Malgré l’absence de consensus, plusieurs experts qualifient la dose fixée par Santé Canada de nettement insuffisante ! Pour plusieurs, cet apport devrait être haussé à 2000 UI chez l’adulte, soit la moitié de l’apport journalier maximal tolérable, ou encore, selon d’autres, varier autour de 50 UI par kilogramme de poids corporel. De son côté, la Société canadienne du cancer recommande à tous une supplémentation journalière de 1000 UI en automne et en hiver. Considérant les risques potentiels liés à une consommation excédant l’apport maximal tolérable, le moyen le plus sécuritaire de vous protéger contre l’excès ou la carence en vitamine D est d’avoir recours à un dosage sanguin et d’initier une supplémentation si votre taux plasmatique de vitamine D3 est inférieur à la norme fixée de 50 nmol / L. Par ailleurs, sachez que les évidences cliniques suggèrent que des taux sanguins de moins de 120 nmol / L sont associés à plusieurs maladies et que la concentration optimale se situerait plutôt autour de 150 nmol/L, soit trois fois plus que la valeur recommandée !

 

En conclusion

Plusieurs professionnels de la santé estiment que malgré les progrès amenés par les révisions des apports nutritionnels de référence en 2010, les nouvelles recommandations sont nettement insuffisantes pour assurer une réelle prévention du diabète, du cancer, des maladies cardiovasculaires ou des maladies auto-immunes. Le problème est que ces recommandations sont strictement basées sur le maintien de la santé osseuse et non sur le potentiel de prévention des pathologies ci-haut mentionnées. Quoi qu’il en soit, la supplémentation en vitamine soleil (1000 IU) durant toute l’année devrait être considérée chez l’adulte à risque de carence en vitamine D, ainsi qu’en automne et en hiver pour l’ensemble de la population vivant en zone nordique.

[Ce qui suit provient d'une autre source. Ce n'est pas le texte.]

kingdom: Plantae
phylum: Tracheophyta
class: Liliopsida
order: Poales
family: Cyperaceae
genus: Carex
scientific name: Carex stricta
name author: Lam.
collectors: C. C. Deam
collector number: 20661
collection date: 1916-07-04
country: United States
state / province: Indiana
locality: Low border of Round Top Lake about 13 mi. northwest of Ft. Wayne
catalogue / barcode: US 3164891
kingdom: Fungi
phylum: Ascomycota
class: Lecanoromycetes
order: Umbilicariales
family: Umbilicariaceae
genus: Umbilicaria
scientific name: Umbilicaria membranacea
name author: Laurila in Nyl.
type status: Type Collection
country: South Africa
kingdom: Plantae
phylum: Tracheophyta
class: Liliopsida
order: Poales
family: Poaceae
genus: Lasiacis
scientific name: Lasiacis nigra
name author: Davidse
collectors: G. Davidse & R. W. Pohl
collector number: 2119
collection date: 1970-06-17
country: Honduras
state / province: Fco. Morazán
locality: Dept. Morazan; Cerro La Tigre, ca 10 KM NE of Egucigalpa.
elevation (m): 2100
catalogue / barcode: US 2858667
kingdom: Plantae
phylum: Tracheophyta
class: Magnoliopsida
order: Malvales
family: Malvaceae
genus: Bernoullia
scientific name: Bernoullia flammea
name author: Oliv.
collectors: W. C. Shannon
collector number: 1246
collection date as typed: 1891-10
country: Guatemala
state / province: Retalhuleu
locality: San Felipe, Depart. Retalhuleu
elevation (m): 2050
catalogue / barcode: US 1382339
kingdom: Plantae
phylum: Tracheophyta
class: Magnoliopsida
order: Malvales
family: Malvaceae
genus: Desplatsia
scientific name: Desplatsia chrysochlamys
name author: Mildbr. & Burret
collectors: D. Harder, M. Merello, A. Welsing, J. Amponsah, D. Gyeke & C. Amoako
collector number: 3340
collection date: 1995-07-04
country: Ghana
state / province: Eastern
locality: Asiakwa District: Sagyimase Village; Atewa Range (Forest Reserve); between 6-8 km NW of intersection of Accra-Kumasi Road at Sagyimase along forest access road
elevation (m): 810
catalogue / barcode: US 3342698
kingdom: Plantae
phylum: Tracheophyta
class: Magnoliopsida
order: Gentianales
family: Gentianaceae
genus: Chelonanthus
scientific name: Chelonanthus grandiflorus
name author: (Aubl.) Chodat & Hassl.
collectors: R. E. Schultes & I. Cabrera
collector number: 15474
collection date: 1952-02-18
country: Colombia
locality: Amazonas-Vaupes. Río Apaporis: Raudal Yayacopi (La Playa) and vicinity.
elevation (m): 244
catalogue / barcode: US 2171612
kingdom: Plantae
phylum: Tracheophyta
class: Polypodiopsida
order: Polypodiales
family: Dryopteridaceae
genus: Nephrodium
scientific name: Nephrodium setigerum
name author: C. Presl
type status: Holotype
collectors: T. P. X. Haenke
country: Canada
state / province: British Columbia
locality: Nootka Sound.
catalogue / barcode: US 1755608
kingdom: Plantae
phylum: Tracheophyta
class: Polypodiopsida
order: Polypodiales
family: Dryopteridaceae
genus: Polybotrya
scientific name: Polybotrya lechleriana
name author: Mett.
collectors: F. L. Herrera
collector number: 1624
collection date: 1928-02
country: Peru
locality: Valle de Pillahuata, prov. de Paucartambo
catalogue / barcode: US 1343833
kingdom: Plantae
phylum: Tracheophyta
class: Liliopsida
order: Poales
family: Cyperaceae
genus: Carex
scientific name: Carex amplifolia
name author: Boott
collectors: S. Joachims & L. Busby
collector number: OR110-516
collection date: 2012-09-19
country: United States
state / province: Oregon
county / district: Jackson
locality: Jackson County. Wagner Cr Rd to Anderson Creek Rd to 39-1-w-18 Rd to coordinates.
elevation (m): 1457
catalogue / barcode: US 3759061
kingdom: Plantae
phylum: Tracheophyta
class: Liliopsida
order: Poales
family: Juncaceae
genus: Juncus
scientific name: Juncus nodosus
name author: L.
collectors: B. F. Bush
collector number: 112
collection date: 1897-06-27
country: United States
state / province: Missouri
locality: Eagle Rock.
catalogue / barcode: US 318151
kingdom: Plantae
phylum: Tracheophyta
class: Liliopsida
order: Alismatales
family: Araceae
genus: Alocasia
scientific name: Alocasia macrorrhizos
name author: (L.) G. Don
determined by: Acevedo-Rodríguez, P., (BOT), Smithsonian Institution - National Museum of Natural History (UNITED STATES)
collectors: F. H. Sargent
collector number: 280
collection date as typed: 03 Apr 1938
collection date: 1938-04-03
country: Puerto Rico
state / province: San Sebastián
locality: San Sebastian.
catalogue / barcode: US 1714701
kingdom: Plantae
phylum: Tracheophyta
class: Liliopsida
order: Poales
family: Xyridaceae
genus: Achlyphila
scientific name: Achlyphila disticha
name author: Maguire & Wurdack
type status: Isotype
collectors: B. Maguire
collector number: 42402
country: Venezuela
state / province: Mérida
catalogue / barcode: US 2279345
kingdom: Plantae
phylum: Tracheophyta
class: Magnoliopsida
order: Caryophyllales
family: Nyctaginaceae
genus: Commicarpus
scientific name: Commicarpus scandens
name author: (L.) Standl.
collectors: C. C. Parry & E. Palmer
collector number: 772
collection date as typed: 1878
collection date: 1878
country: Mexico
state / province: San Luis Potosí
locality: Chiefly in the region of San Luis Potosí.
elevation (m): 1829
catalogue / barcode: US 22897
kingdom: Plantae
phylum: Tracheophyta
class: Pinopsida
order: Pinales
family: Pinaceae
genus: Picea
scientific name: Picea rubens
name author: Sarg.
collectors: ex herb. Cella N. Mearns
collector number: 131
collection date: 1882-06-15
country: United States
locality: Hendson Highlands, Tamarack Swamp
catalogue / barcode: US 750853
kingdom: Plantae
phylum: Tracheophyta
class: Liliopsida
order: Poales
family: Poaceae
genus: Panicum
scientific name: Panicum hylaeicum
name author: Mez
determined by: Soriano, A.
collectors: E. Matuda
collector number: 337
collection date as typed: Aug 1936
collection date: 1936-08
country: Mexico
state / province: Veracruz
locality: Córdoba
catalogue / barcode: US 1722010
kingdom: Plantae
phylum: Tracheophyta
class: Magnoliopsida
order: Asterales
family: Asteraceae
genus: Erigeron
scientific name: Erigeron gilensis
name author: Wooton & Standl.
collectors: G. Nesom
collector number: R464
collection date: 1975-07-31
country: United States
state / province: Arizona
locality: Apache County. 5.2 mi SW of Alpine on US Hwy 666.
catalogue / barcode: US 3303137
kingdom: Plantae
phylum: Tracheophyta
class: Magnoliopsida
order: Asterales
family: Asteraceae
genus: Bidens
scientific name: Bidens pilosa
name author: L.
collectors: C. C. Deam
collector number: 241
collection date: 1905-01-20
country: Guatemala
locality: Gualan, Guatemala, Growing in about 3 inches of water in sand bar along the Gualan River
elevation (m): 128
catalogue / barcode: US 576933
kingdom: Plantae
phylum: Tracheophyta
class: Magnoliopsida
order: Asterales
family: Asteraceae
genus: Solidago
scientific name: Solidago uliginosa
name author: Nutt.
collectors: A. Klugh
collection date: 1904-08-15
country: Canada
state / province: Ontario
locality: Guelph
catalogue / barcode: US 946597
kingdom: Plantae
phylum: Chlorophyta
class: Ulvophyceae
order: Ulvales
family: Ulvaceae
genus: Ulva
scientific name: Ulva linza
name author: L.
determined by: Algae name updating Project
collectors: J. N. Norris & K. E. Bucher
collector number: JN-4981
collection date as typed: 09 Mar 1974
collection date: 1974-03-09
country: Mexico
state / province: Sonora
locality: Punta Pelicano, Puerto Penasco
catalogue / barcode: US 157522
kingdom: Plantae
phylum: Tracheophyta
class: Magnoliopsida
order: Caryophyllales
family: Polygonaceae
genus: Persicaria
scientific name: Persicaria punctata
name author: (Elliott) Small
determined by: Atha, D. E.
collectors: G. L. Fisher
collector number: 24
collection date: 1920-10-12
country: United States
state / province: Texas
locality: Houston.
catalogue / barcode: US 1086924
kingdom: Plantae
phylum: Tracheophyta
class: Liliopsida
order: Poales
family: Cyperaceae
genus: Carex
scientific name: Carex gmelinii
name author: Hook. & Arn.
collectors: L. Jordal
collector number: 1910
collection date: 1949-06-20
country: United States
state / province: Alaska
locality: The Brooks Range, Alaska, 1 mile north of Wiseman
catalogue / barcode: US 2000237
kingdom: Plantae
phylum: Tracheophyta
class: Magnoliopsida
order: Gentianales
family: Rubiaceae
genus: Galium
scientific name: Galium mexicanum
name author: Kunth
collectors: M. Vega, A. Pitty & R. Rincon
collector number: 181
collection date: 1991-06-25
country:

Bien que les cas de surdosage de vitamine D soient rares, la solution la plus sécuritaire reste de faire mesurer annuellement votre taux sanguin de vitamine D3 par votre médecin de famille.

 

RÉFÉRENCES

  1. DEEB, K.K., D.L. TRUMP, et C.S. JOHNSON. « Vitamin D signalling pathways in cancer: potential for anticancer therapeutics », Nat Rev Cancer, 2007. 7(9): p. 684-700.
  2. MITHAL, A., et coll. « Global vitamin D status and determinants of hypovitaminosis D », Osteoporosis International, 2009. 20(11): p. 1807-1820.
  3. BAZ-HECHT, M. et A.B. GOLDFINE. « The impact of vitamin D deficiency on diabetes and cardiovascular risk », Current Opinion in Endocrinology, Diabetes and Obesity, 2010. 17(2): 113-119.
  4. KUBIS, A.M. et A. PIWOWAR. « The new insight on the regulatory role of the vitamin D3 in metabolic pathways characteristic for cancerogenesis and neurodegenerative diseases », Ageing Research Reviews.
  5. IRURETAGOYENA, M., et coll. « Immune Response Modulation by Vitamin D: Role in Systemic Lupus Erythematosus », Front Immunol, 2015. 6(513).
  6. SANTÉ CANADA. La vitamine D et le calcium : Révision des Apports nutritionnels de référence, 2012.
  7. SANTÉ CANADA. Tableaux des apports nutritionnels de référence (ANREF), 2010.
  8. SATIA, M., et coll. « A randomized two way cross over study for comparison of absorption of vitamin D3 buccal spray and soft gelatin capsule formulation in healthy subjects and in patients with intestinal malabsorption », Nutrition Journal, 2015. 14(1): p. 114.